----- Reading passage -----
Keita didn’t go to the doctor that week expecting to learn his high school career had been cut short. Williams’ fears were right: Keita had torn his ACL. He waited until he went to Williams’ office to deliver the news, and the tears fell soon after.

“I said, ‘Hey man, we’re gonna call Cuonzo (Martin), everything is gonna be good. Cuonzo himself has had like three knee injuries, he’s been through it,’” Williams said. “He was like, ‘I’m not worried about that, coach, I’m worried about my team.’ That just tells you where his mindset is as a person. It wasn’t about himself, personal success or his future, it was about the team he was playing with.”

But Keita knew he had to call Martin. He sat alone in his car in shock before finally gathering himself. Martin let him know that it was a bump in the road, never wavering from his stance on Keita and his commitment. In the following months, he texted Keita daily motivational paragraphs.

“I realized that I made a good choice,” Keita said. “There’s no bad at all. I’ve chosen the right person.”

Keita spent his senior year learning the game from a brand new viewpoint: the sideline. He sees the game differently now. Where most kids would see as a setback, he sees a necessary step.

“I think it built me as a person,” he said. “I had to learn next to Coach Kent. I had to be like an assistant coach sometimes, trying to learn why Coach Kent took a timeout or did this.”

That sideline stint helped Keita understand his place in the game. He saw firsthand that there are necessary decisions and players who must make them. Keita knows he’ll have to make some of those decisions on a fresh-faced Tigers team as it enters a new era.

“He definitely fits a role for what coach Martin likes,” Williams said. “And sometimes I think some people get caught up in recruitment trying to get the 13 most talented players, and that doesn’t necessarily mean that you’re making the best team. When you’re trying to put a team together, you need a guy who’s willing to do some of the other parts that some other guys might not be willing to do. I think Cuonzo saw that in him. I know that’s what Yaya feels in himself.”
----- Data for the task -----
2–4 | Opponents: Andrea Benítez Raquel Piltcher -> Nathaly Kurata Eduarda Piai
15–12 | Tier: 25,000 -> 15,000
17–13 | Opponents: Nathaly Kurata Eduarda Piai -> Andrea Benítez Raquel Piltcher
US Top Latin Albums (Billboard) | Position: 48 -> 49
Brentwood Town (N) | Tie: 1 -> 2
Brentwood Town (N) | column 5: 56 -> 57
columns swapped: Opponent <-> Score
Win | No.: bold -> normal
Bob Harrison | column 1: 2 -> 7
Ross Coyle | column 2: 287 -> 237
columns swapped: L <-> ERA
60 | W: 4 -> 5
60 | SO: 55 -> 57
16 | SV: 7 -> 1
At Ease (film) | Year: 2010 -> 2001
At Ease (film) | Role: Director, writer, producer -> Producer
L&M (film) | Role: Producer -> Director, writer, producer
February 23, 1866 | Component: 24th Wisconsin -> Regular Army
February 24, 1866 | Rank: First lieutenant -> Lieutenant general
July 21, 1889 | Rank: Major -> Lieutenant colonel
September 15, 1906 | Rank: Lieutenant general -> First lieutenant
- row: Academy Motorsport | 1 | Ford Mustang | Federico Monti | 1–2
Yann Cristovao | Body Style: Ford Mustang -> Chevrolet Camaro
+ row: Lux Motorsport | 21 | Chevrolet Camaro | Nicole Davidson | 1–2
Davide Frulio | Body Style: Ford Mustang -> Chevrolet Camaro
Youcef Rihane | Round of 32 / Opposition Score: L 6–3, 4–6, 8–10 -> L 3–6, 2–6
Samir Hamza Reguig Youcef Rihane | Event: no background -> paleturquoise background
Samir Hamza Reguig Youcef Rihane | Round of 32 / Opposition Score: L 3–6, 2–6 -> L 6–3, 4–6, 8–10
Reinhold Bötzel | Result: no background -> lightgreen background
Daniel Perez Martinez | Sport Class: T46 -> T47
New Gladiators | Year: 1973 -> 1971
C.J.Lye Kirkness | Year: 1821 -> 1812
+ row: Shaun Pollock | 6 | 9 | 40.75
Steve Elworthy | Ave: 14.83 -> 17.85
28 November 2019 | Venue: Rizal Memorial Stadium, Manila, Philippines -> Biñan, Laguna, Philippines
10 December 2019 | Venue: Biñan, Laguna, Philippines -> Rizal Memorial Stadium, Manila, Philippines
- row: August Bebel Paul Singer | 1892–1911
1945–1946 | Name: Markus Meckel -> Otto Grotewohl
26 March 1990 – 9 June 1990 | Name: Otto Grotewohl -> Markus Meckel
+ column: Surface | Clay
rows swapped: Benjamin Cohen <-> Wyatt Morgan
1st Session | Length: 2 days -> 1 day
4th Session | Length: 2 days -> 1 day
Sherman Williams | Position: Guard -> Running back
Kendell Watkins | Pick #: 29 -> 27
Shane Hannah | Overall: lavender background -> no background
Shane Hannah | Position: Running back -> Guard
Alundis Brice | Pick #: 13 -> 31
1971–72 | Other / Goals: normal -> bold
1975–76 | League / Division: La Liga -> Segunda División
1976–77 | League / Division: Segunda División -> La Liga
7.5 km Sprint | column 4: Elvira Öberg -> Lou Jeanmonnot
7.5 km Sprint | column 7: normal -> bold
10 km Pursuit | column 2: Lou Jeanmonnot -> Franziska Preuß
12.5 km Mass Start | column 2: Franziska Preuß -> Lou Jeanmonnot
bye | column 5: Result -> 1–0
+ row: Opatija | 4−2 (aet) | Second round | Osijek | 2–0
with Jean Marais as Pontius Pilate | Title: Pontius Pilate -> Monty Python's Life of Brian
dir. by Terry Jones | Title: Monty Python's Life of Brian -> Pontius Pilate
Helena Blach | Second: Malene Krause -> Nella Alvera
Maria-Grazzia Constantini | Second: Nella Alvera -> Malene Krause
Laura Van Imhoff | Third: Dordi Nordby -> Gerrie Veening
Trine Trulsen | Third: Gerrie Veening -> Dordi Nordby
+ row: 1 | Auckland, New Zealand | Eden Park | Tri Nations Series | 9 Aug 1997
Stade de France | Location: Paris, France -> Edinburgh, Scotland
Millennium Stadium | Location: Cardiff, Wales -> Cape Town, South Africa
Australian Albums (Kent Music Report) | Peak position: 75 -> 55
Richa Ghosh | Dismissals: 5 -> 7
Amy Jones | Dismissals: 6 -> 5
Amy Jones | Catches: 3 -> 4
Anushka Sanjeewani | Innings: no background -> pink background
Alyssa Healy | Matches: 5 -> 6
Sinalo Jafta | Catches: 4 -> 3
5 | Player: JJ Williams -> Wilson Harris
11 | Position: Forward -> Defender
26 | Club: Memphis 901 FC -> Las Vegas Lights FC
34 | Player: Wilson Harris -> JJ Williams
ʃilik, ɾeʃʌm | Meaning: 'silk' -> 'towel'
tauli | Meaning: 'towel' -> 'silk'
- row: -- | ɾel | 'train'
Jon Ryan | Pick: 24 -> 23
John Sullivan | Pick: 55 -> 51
-----
_Required tasks_.
1. Repeat the passage about Keita between "Keita spent his" and "enters a new era.", inclusive.
2. Rewrite the listing from its first line through the line containing "Brentwood Town (N) | column 5: 56 -> 57", inclusive, replacing "Opponents" with "Rivals" and leaving everything else unchanged. Give only those lines.

_Solved problems_.
1.
Keita spent his senior year learning the game from a brand new viewpoint: the sideline. He sees the game differently now. Where most kids would see as a setback, he sees a necessary step.

“I think it built me as a person,” he said. “I had to learn next to Coach Kent. I had to be like an assistant coach sometimes, trying to learn why Coach Kent took a timeout or did this.”

That sideline stint helped Keita understand his place in the game. He saw firsthand that there are necessary decisions and players who must make them. Keita knows he’ll have to make some of those decisions on a fresh-faced Tigers team as it enters a new era.

2.
2–4 | Rivals: Andrea Benítez Raquel Piltcher -> Nathaly Kurata Eduarda Piai
15–12 | Tier: 25,000 -> 15,000
17–13 | Rivals: Nathaly Kurata Eduarda Piai -> Andrea Benítez Raquel Piltcher
US Top Latin Albums (Billboard) | Position: 48 -> 49
Brentwood Town (N) | Tie: 1 -> 2
Brentwood Town (N) | column 5: 56 -> 57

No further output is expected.